Mobil melaju dengan kecepatan tinggi di antara pepohonan. Dalam kegelapan, mereka harus mengandalkan insting dan peta digital untuk menemukan jalur yang aman. Luca terus mengawasi belakang, memastikan mereka tidak lagi dikejar.
Setelah beberapa menit yang terasa seperti seumur hidup, akhirnya suara mesin mobil lain mulai meredup. Mereka berhasil lolos untuk sementara. Rafael melambatkan mobil, menepi di sebuah tanah lapang yang dikelilingi hutan.
“Kita harus istirahat sebentar sebelum melanjutkan perjalanan,” kata Rafael sambil menghembuskan napas panjang.
Liana mengangguk dan keluar dari mobil, berjalan menjauh sebentar untuk menenangkan diri.

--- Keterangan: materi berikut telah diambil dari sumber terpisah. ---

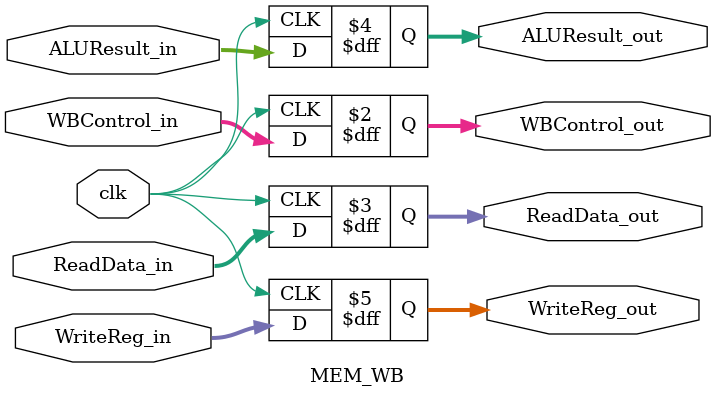
<source format=v>
`timescale 1ns / 1ps
module MEM_WB (
    input         clk,
    input  [1:0]  WBControl_in,    
    input  [31:0] ReadData_in,
    input  [31:0] ALUResult_in,
    input  [4:0]  WriteReg_in,

    output reg [1:0]  WBControl_out,
    output reg [31:0] ReadData_out,
    output reg [31:0] ALUResult_out,
    output reg [4:0]  WriteReg_out
);

    always @(posedge clk) begin
        WBControl_out  <= WBControl_in;
        ReadData_out   <= ReadData_in;
        ALUResult_out  <= ALUResult_in;
        WriteReg_out   <= WriteReg_in;
    end

endmodule


</source>
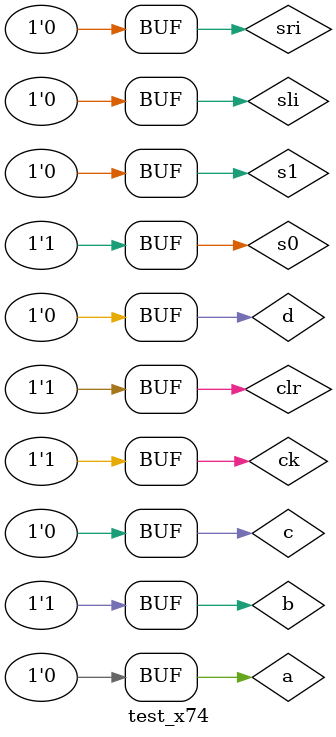
<source format=v>
`timescale 1ns / 1ps


module test_x74;

	// Inputs
	reg s0;
	reg s1;
	reg sli;
	reg sri;
	reg ck;
	reg clr;
	reg a;
	reg b;
	reg c;
	reg d;

	// Outputs
	wire qa;
	wire qb;
	wire qc;
	wire qd;

	// Instantiate the Unit Under Test (UUT)
	x74_194 uut (
		.s0(s0), 
		.s1(s1), 
		.sli(sli), 
		.sri(sri), 
		.ck(ck), 
		.clr(clr), 
		.a(a), 
		.b(b), 
		.c(c), 
		.d(d), 
		.qa(qa), 
		.qb(qb), 
		.qc(qc), 
		.qd(qd)
	);

	initial begin
		// Initialize Inputs
		a = 0;
		b = 1;
		c = 0;
		d = 0;
		sli = 0;
		sri = 0;
		s0 = 0;
		s1 = 0;
		ck = 0;
		clr = 0;

		// Wait 100 ns for global reset to finish
		#100;
        
        clr = 1;
        ck = 1;
        s0 = 1;
        s1 = 1;

        #100;

        ck = 0;
        s0 = 1;
        s1 = 0;

        #100;

        ck = 1;

		
	end
      
endmodule


</source>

Angin malam yang sejuk menyentuh wajahnya, namun ia masih bisa merasakan ketegangan yang tersisa di tubuhnya.
Rafael berjalan mendekatinya tanpa suara, berdiri di sampingnya. “Kau baik-baik saja?”
Liana menghela napas. “Aku tidak tahu. Rasanya seperti dunia yang kukenal semakin menjauh. Semakin dalam kita masuk ke dalam misteri ini, semakin aku merasa kehilangan diriku sendiri.”
Rafael menatapnya, lalu tanpa berpikir panjang, ia mengangkat tangan dan menyelipkan helaian rambut Liana yang tergerai ke belakang telinganya. Sentuhan itu membuat jantungnya berdegup lebih cepat.
“Kau tidak kehilangan dirimu, Liana. Kau hanya sedang mencari jawaban.”
Liana mendongak, menatap mata Rafael yang penuh dengan ketulusan. “Dan kau? Kenapa kau begitu peduli?”
Rafael terdiam sejenak sebelum akhirnya menjawab, “Karena aku tidak ingin kau kehilangan dirimu sendiri.”
Hening. Hanya suara angin yang berhembus pelan di antara mereka. Liana menatapnya, mencari kepastian dalam sorot mata tajam pria itu. Sebuah perasaan yang hangat dan asing mengalir di dadanya. Ia tidak tahu harus berkata apa, tetapi dalam hati, ia menyadari sesuatu—perasaannya terhadap Rafael mulai tumbuh lebih dari sekadar sekutu dalam pertempuran ini.
Sebelum salah satu dari mereka sempat mengatakan sesuatu, suara Luca memecah momen itu. “Maaf mengganggu, tapi kita harus pergi sekarang. Aku menemukan sesuatu tentang peta ini.”
Rafael dan Liana segera kembali ke mobil. Luca menunjukkan peta yang telah ia pelajari selama perjalanan. “Ada sebuah tempat yang disebut ‘Kuil Bayangan’ di daerah ini. Menurut legenda, kuil itu menyimpan sesuatu yang sangat berharga, mungkin juga informasi yang bisa menjatuhkan Adrian.”
“Kuil Bayangan?” Liana mengulanginya dengan alis berkerut.
Luca mengangguk. “Dan yang lebih buruk, Adrian juga mungkin sudah tahu tentang ini.”
Rafael mengepalkan tangannya. “Kita tidak bisa membiarkan dia sampai lebih dulu.”
Tanpa membuang waktu, mereka kembali melaju, menuju lokasi yang tersembunyi dalam peta tua itu. Namun, mereka tidak menyadari bahwa seseorang telah mengawasi pergerakan mereka dari jauh. Seseorang yang segera mengangkat teleponnya dan berbicara dengan suara dingin, “Mereka menuju ke arah yang benar. Kita harus bersiap menyambut mereka.”
Apakah Rafael, Liana, dan Luca akan berhasil menemukan rahasia yang tersembunyi di Kuil Bayangan sebelum Adrian? Ataukah jebakan telah menunggu mereka di sana?